Ma lì accanto, una devozione sfrenata per lo sbrigativo magistero dell´incomparabile Fedele d´Amico (quante lezioni di critica musicale definitiva in poche battute, negli intervalli o in pizzeria), malgrado le sue predicazioni sulla necessità assoluta di tradurre in italiano i libretti d´opera anche eccelsi. (Essendo poi Lele stesso un eccelso traduttore-princeps). Mentre non ha occasione di apparirvi, con Giorgio Manganelli e Milan Kundera e Massimo Mila, il pur sublime Giorgio Vigolo, tra Santa Cecilia e il Mattutino delle Tenebre.

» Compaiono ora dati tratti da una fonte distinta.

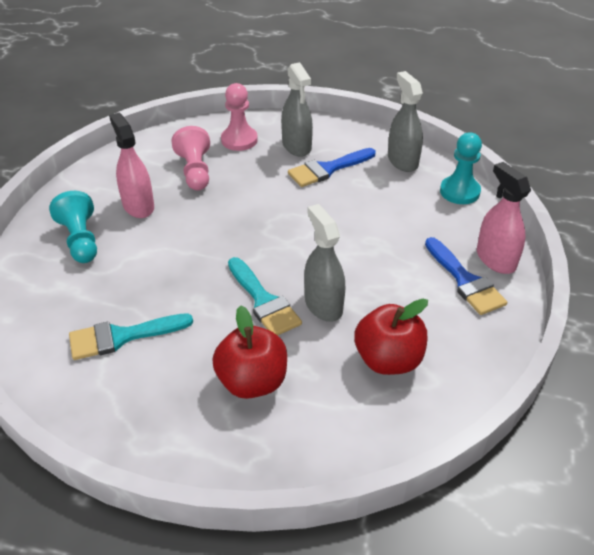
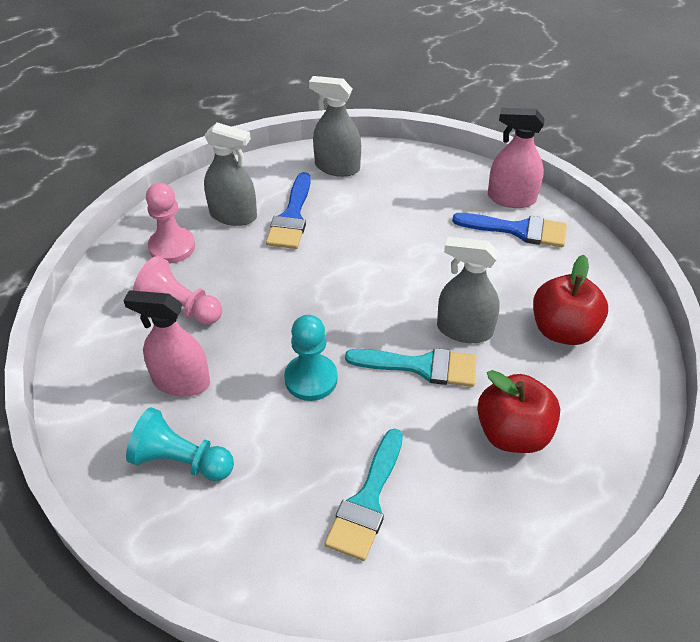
camera: 50 degrees left, 5 degrees up
(459, 191) = (414, 163): turquoise pawn -> turquoise pawn (311, 379)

I frequenti itinerari attraverso Schoenberg non incrociano mai il Moses und Aron, né quindi la prima esecuzione scenica dovuta a Hermann Scherchen nella Berlino poverrima del ‘59, farraginosamente raggiungibile quando ormai si era stabilmente ristabilita la tradizione salisburghese delle serate indimenticabili con interpretazioni fondamentali fra i drinks e i pranzi nei ristoranti chic. (Laddove a Bayreuth rimaneva fisso un livello di pasti per crocieristi). Mentre per l´Oedipus Rex di Stravinskij, a parte le manomissioni sul testo di Cocteau e Daniélou, taluno potrebbe talora prediligere una memoria del grandioso evento romano curato da Squarzina e Manzù: monumentali muraglie e barbe rosa, Inge Borkh e Martha Mödl in Elektra nella prima parte. E Brandi, Palazzeschi, Magnani, Bolognini, Milloss, Scialoja, Vlad, in platea; e poi a pranzo alle Colline Emiliane.
Può così apparire negligibile se lo smisurato Libro dei Sette Sigilli di Franz Schmidt qui recensito dalla rassegna pisana "Anima Mundi" fosse poi la stessa macchina sonora ascoltata invece ai "Proms" londinesi. Già impossibile, infatti, un confronto fra la leggendaria "prima" del Rake´s Progress stravinskiano alla Fenice e la "prima in edizione italiana" tiepidamente accolta alla Scala un mese dopo, e schiacciata fra i grandiosi Vespri siciliani De Sabata-Callas e un epocale Tristano e Isotta ancora con De Sabata, e la Grob-Prandl e Max Lorenz. Tutti i cantanti del Rake, dalla Schwarzkopf in giù, dovettero imparare una versione italiana al posto di Auden e Kallman: si diceva allora, perché il Maestro aveva venduto due volte i diritti. Ma quando lo chiesi a Robert Craft, poco fa, non ricordava.
Estasi ferali costanti di Cajkovskij, per Bortolotto. E poi, via via dalle infallibili levità di Poulenc alla tormentosa Angstneurose di Sostakovic (ma dove si ascoltarono le sue Prima e Quindicesima Sinfonia dirette da Gergiev? ad Amsterdam?).
E dove incominciò la fortuna postuma e recente delle opere di Franz Schubert, con Alfonso und Estrella e le altre, oltre che a Zurigo?... E fu forse a Berlino che si assisté a una Erwartung di Schoenberg ambientata in uno scarico di rifiuti, mentre fu certamente alla Staatsoper viennese una Jakobsleiter con tutti in fila carichi di valigette povere come nelle foto della Shoah? E in double bill con Gianni Schicchi, oltre tutto, per attrarre pubblico? All´indomani della ri-presentazione trionfale di Jonny Spielt Auf di Krenek splendidamente diretta da Seiji Ozawa? E a parte Ozawa stesso poco fa a Firenze, chi mai si ascoltò meglio di Charles Mackerras nella bellissima Piccola volpe astuta di Jànacek, allo Châtelet parigino?...
E in quante sedi e tesi è stata insistentemente ripetuta la vecchia lectio magistralis anti-pop di Adorno, con tutte le solite false emozioni, la solita banalità delle melodie, l´ovvia spudoratezza nella trivialità senza preoccupazioni, e una compiacenza senza complessi né complicazioni nell´ostentare un´assoluta mancanza di gusto e inibizioni... E apparentemente nessuno si vergogna più!